Étudier aujourd’hui, payer plus tard
Bernard Landry a suggéré que les frais de scolarité devraient être remplacés par un impôt pour les études universitaires. Voilà une idée qui mérite d’être débattue davantage.
L’ex-premier ministre Bernard Landry a proposé une solution à la crise étudiante le mois dernier. Il suggère non seulement d’abandonner la hausse des frais de scolarité et de conserver la gratuité scolaire jusqu’à l’obtention du diplôme universitaire, mais aussi de remplacer ces frais par un impôt pour les études universitaires.
En pratique, cela signifierait que les étudiants ne paieraient rien durant leurs études. Ils n’auraient qu’à débourser leurs frais de subsistance et de matériel, ainsi que les fameux frais afférents que leur imposent les universités. Les cours eux-mêmes seraient gratuits, permettant à tous ceux qui en ont le désir et la capacité d’y accéder.
Ce n’est qu’après avoir reçu leur diplôme et obtenu un premier emploi que les diplômés commenceraient à rembourser le coût de leurs études universitaires par l’entremise de cet impôt. Le montant varierait selon le diplôme obtenu et le niveau de rémunération du diplômé. Comme le donne en exemple M. Landry, le montant du remboursement d’un chirurgien serait plus élevé que celui d’un professeur de cégep, puisque ses revenus seraient meilleurs.
Bien qu’elle ait fait rapidement le tour des médias, l’idée ne semble pas avoir attiré toute l’attention qu’elle mérite. Pourtant, c’est une idée sérieuse qui est avancée par bien d’autres que notre ancien premier ministre. On sait que les jeunes diplômés américains font face à une crise d’endettement sans précédent. Dans un article récent du New York Times, l’économiste Luigi Zingales suggère qu’il serait possible d’éviter une telle crise à l’avenir en remplaçant les prêts étudiants par des contrats de remboursement basés sur le revenu après les études. De la même façon qu’on investit dans une entreprise, ce mode de financement miserait sur la capacité de générer des revenus du futur diplômé. Cette approche est similaire à l’impôt proposé par M. Landry.
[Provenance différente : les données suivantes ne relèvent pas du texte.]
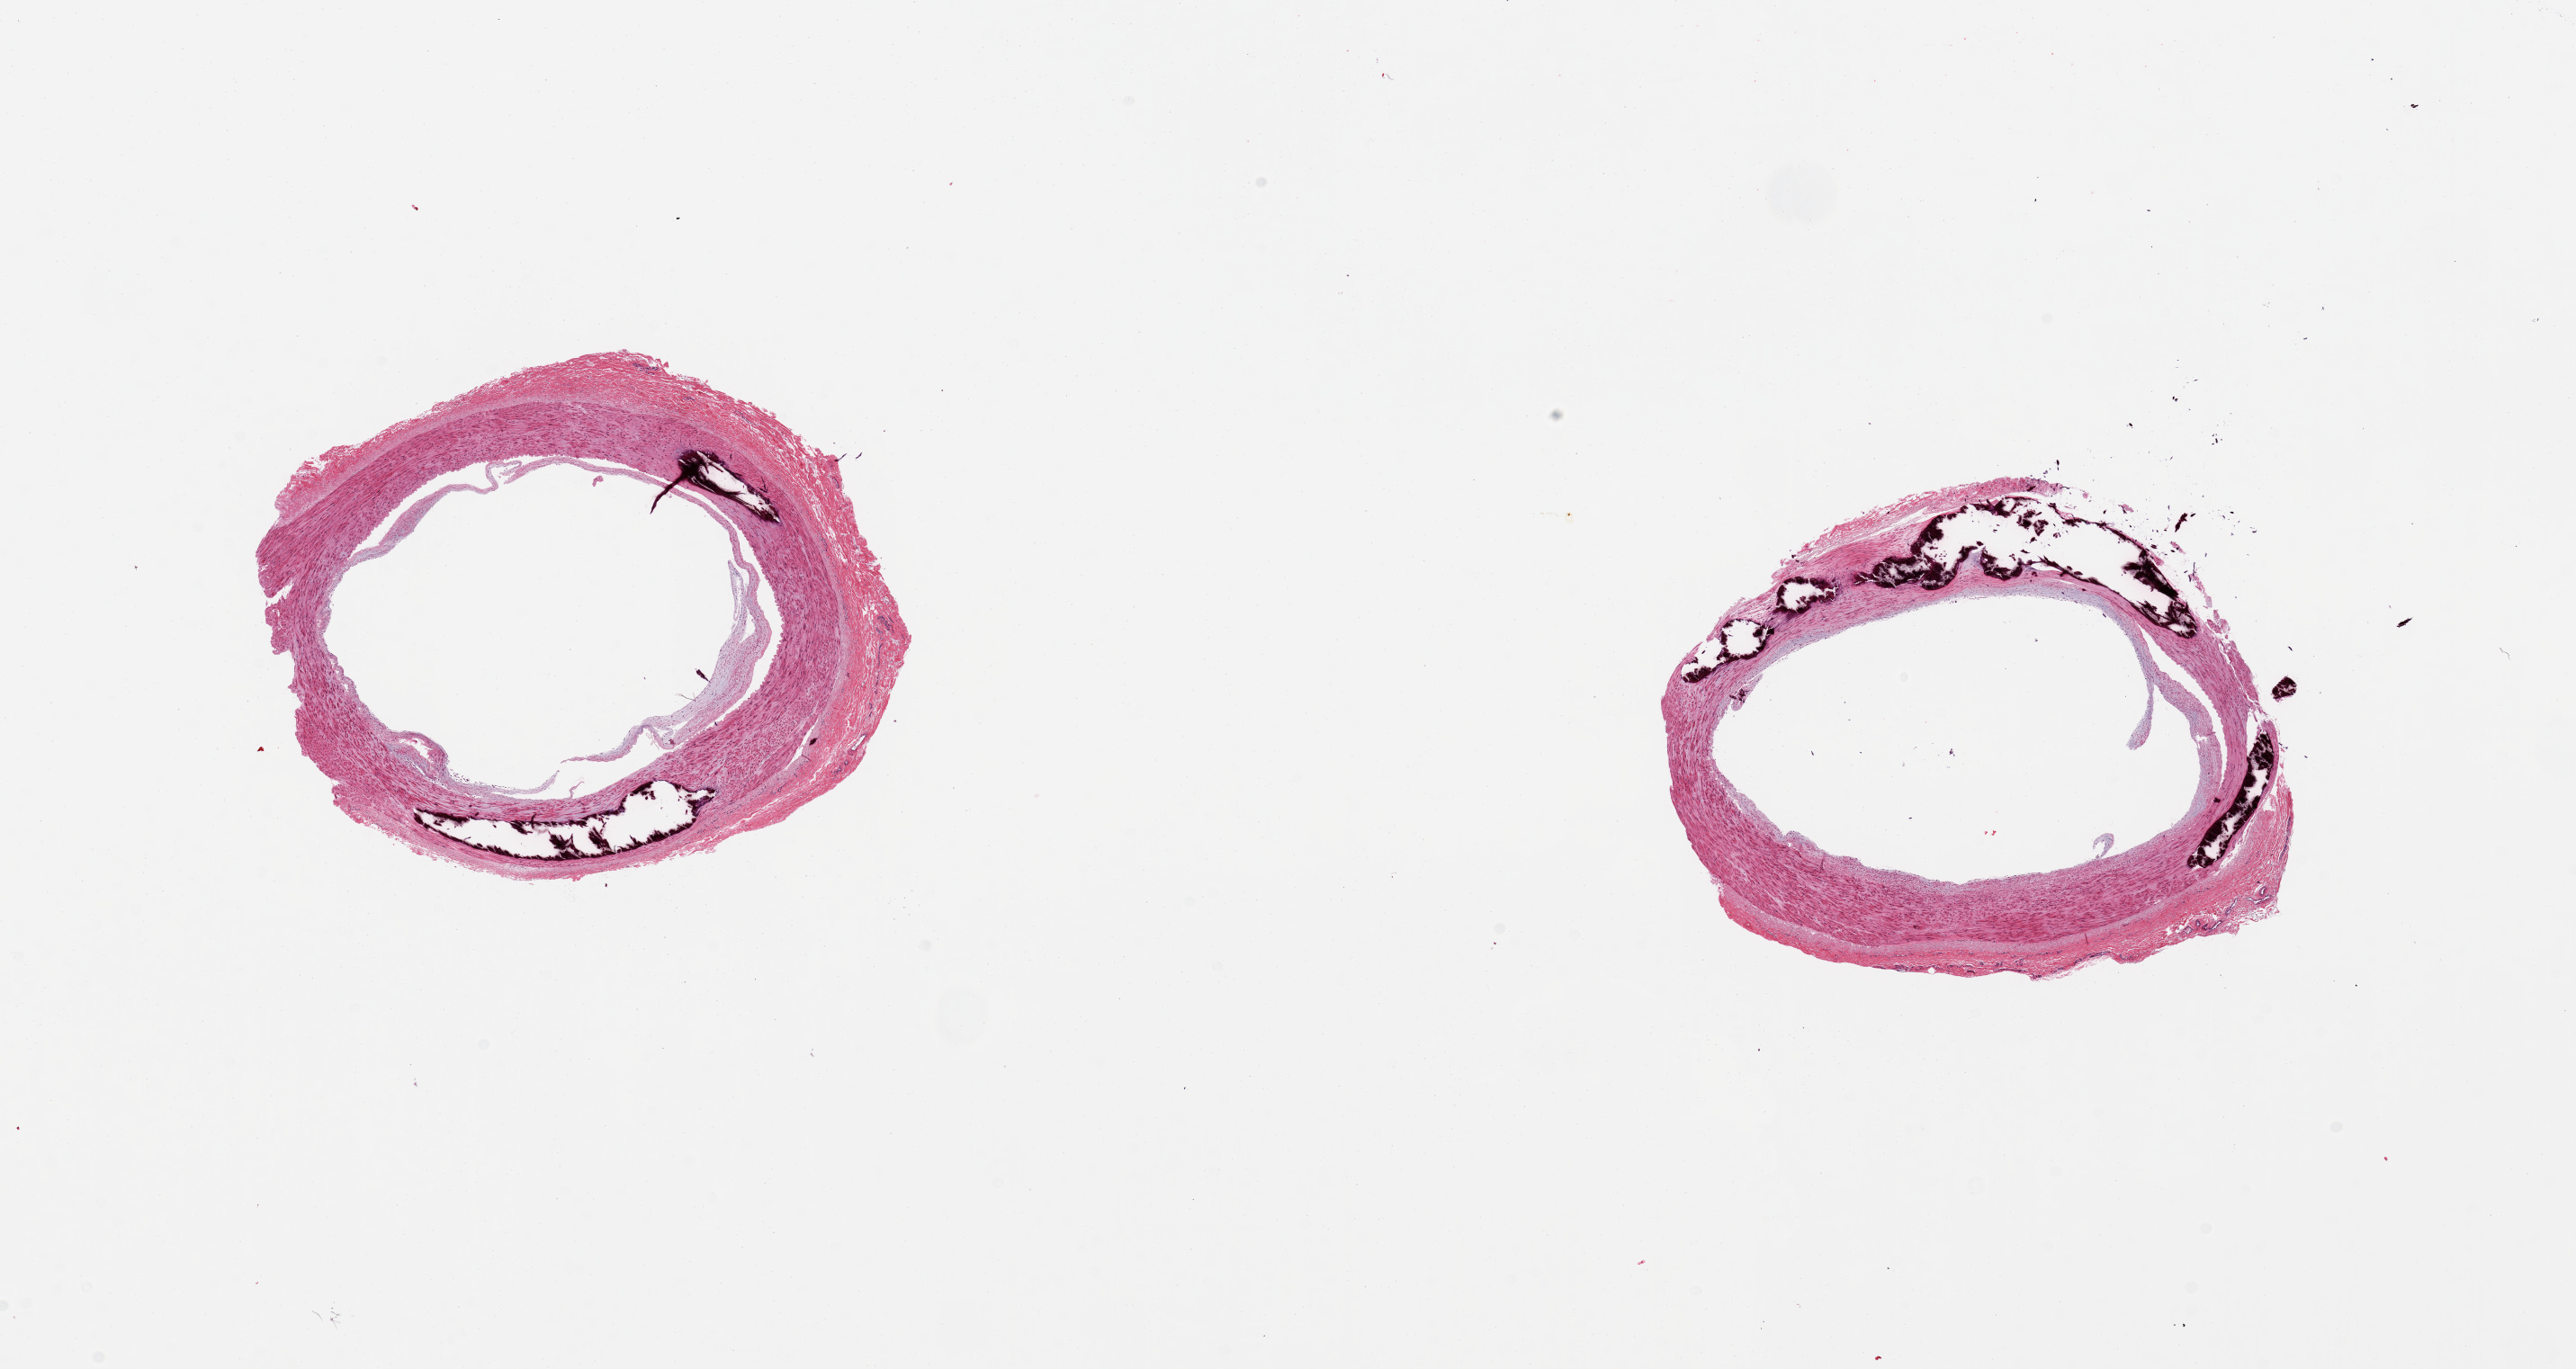
Whole-slide image, hematoxylin and eosin (H&E) stain, low-resolution overview of the scanned area, about 22.6 x 12.0 mm (from a 20x scan). PAXgene-fixed paraffin-embedded (PFPE) section. Target tissue: tibial artery. Donor tissue sample. Donor sex: male.
- reviewer comment on this tissue sample: 2 pieces; extensive medial calcification; no intimal plaques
Dans le même ordre d’idée, l’Organisation de coopération et de développement économique (OCDE) publiait récemment un rapport sur la prospérité au Canada, où elle faisait valoir l’importance d’augmenter le nombre de diplômés universitaires. Le rapport suggérait que le meilleur moyen pour le Canada d’y parvenir n’était pas de réduire les frais de scolarité, mais plutôt de remplacer les prêts étudiants par un remboursement basé sur le niveau de revenu après les études. Ce mode de financement a l’avantage de favoriser l’accès aux études des jeunes moins fortunés, qui ont tendance à éviter les prêts étudiants, mais acceptent de payer une fois qu’ils ont un revenu stable.
Évidemment, cette proposition présente des problèmes. Par exemple, il est toujours plus facile de se faire payer avant qu’après avoir rendu un service. L’administration nécessaire pour recueillir les remboursements pourrait donc devenir très onéreuse, et ces coûts seraient probablement refilés aux étudiants. Mais c’est tout à fait le genre de suggestion dont il nous faut discuter pour sortir du marasme présent.